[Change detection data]

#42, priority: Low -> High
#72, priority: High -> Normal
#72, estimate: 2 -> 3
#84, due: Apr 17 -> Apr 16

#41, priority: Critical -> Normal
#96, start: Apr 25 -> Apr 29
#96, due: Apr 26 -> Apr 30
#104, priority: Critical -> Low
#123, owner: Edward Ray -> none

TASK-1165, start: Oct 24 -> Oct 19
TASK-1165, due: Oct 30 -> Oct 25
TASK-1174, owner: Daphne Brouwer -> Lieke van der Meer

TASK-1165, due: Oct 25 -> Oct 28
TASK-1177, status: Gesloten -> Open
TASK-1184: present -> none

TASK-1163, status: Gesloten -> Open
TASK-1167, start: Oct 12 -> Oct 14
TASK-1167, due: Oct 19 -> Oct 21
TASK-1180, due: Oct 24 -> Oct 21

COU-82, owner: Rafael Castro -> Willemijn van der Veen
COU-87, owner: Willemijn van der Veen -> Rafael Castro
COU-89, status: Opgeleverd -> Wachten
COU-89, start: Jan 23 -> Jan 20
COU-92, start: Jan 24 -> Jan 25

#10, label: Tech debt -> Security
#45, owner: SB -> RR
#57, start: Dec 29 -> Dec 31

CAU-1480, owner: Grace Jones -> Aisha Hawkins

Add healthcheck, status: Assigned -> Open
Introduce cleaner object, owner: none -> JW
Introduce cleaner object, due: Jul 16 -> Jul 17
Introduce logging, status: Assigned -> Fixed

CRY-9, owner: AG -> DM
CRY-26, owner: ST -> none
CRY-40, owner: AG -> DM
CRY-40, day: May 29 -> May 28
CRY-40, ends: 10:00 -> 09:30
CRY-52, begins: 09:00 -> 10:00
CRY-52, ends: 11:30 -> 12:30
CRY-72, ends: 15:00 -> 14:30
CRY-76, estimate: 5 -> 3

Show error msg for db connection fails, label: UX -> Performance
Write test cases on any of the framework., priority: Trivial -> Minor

## TASK BRIEF
Beginning at the first line of the records, give again each line exactly as written, ending with the line that contains "TASK-1174, owner: Daphne".

## ANSWER FOR THIS EXERCISE
#42, priority: Low -> High
#72, priority: High -> Normal
#72, estimate: 2 -> 3
#84, due: Apr 17 -> Apr 16

#41, priority: Critical -> Normal
#96, start: Apr 25 -> Apr 29
#96, due: Apr 26 -> Apr 30
#104, priority: Critical -> Low
#123, owner: Edward Ray -> none

TASK-1165, start: Oct 24 -> Oct 19
TASK-1165, due: Oct 30 -> Oct 25
TASK-1174, owner: Daphne Brouwer -> Lieke van der Meer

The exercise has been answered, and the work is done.